She sometimes recommends students join the military after graduating because, she said, it seems a safer option.
Rachel Donegan, program director of Promise Heights, said that it’s hard to do future planning for teenagers in general, but that the challenge is especially difficult “for kids whose future honestly doesn’t have a lot of meaning for them.”
“A lot of our kids have been told that they don’t matter, they don’t fit any place in the world, they’re throw-away, they’re not worth anyone’s time, they’re just going to end up in jail anyway,” she said. “We see kids say, ‘Like, what is the point?’ ”
The Upton/Druid Heights neighborhood of West Baltimore, where the schools are located, was once home to notable names: Thurgood Marshall, the first African American to sit on the U.S. Supreme Court, and jazz legends Billie Holiday and Cab Calloway. Now, it is one of the poorest neighborhoods in Baltimore, with a 59 percent poverty rate for children, compared to 28 percent citywide.

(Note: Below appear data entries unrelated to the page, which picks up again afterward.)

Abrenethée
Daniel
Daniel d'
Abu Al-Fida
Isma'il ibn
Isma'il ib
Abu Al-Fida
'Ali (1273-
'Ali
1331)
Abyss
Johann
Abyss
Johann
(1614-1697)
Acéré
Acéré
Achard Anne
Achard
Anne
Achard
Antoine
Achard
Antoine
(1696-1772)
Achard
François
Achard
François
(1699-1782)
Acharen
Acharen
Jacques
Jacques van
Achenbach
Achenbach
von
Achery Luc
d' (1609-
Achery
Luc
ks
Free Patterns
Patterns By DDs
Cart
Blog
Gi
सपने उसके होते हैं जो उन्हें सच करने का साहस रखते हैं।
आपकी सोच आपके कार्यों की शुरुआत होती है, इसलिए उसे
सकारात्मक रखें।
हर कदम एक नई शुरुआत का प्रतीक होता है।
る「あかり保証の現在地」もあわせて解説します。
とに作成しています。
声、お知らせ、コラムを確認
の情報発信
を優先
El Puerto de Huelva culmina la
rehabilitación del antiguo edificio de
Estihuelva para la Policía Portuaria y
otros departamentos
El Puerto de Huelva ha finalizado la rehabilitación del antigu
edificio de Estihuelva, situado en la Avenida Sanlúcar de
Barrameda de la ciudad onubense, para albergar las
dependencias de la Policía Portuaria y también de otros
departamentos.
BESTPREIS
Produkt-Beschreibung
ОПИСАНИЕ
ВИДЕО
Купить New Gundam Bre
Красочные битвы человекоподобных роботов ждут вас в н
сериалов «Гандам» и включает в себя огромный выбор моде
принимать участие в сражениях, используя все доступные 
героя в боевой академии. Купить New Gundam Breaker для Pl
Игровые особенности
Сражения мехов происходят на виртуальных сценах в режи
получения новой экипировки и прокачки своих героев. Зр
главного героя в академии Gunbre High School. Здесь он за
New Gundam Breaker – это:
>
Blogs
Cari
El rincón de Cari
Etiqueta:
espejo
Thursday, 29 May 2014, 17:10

More than half of the community’s households earn less than $15,000 a year.
It’s a neighborhood, Donegan said, where fifth grade graduations are celebrated in grand style because families can’t count on the next achievement.
“Families and students have this sense of if we don’t do this now, we won’t get a chance to do it later,” Donegan said. “It’s not just, ‘Oh my kid isn’t going to go to college.’ It’s ‘Will my child even be around, even be alive, to have those milestones?’ ”
On Monday, Donegan’s staff responded yet again to a student’s death, this time a seventh grader at the middle school. A spate of six shootings in two hours over the weekend had claimed the life of DiAndre Barnes. He was 13.